▶ _Фрагмент текста_:

Но не только лекции Гегеля привлекли внимание дюссельдорфского студента. Гейне охотно посещал также лекции Гагена, раскрывавшего перед слушателями сокровища «Песни о Нибелунгах», Боппа, создателя науки сравнительного языкознания, и Вольфа, читавшего греческих классиков.

Помимо академической жизни, Гарри был захвачен суетой прусской столицы и интереснейшими встречами со значительными и крупными людьми своего времени.

В двадцатых годах над Берлином царил тот же гнет политической реакции, что и над остальной страной, и казематы прусской крепости Шпандау были неизменной наградой для всякого, кто осмеливался усомниться в «разумности и действительности» деспотической монархий.

Вместо политических вопросов на берлинских променадах, на Унтер ден Линден, в ресторане Ягора или кафе Иости велись долгие и нескончаемые споры о том, кому отдать пальму первенства из композиторов — Веберу или Спонтини. Газеты, откуда были вытравлены все политические вопросы, занимались пережевыванием литературных сплетен, пространно и водянисто растекались мыслями о театральных постановках, помещали глупейшие теоретические статьи по вопросам литературы и эстетики.

«Кому попадались в руки ваши газеты, — писал Гейне впоследствии, — тот мог бы подумать, что немецкий народ состоит исключительно из театральных рецензентов и несущих всякий вздор нянек».

▶ _Попробуйте сами_:
Ответьте по фрагменту о Гейне:
(а) Кто из лекторов, которых посещал Гейне, читал греческих классиков?
(б) Казематы какой прусской крепости упомянуты во фрагменте?
(в) Каких двух композиторов сравнивали в спорах на берлинских променадах?

▶ _Записанные сведения_:
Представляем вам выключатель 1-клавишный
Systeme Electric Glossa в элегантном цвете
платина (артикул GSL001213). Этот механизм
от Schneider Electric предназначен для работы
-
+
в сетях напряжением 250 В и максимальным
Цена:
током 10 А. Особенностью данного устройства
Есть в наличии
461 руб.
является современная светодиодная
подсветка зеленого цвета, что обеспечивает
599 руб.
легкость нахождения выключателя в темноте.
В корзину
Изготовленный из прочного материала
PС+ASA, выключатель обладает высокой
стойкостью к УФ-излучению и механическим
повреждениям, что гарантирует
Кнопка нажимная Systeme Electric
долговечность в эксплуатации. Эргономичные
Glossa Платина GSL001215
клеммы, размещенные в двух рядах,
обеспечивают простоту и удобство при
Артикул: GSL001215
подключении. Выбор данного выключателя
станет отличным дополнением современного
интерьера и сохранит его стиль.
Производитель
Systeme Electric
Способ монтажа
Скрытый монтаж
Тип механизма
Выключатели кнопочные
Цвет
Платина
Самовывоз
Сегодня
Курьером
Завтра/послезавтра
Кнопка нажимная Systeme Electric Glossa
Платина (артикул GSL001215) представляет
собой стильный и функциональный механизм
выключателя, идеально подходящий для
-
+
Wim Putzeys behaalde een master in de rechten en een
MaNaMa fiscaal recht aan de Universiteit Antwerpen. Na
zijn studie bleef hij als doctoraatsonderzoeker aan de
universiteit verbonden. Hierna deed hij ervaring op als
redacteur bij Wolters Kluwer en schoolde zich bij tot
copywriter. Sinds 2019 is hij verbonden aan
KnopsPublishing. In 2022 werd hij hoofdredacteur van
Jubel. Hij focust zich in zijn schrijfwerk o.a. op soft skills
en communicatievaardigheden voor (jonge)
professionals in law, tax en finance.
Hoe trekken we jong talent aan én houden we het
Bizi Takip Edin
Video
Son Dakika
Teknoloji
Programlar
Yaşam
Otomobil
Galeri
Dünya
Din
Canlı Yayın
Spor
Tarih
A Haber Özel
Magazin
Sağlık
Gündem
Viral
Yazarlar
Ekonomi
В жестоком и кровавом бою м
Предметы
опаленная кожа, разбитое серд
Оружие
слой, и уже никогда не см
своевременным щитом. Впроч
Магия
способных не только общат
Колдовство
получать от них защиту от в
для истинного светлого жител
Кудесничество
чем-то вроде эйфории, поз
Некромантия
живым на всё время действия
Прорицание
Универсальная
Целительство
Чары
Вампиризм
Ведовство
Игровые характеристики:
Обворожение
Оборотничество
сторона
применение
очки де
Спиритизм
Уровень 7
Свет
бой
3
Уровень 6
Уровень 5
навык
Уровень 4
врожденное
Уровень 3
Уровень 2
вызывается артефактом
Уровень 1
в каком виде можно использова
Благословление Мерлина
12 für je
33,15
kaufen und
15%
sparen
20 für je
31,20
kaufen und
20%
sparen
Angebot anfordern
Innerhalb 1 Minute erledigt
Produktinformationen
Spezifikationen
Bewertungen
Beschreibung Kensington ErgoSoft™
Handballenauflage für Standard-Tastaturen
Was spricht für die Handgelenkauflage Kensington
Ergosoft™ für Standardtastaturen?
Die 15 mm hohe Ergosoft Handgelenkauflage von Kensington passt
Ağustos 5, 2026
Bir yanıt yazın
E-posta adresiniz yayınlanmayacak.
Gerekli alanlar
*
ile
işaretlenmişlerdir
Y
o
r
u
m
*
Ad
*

▶ _Ответ к заданию_:
(а) Вольф.
(б) Шпандау.
(в) Вебера и Спонтини.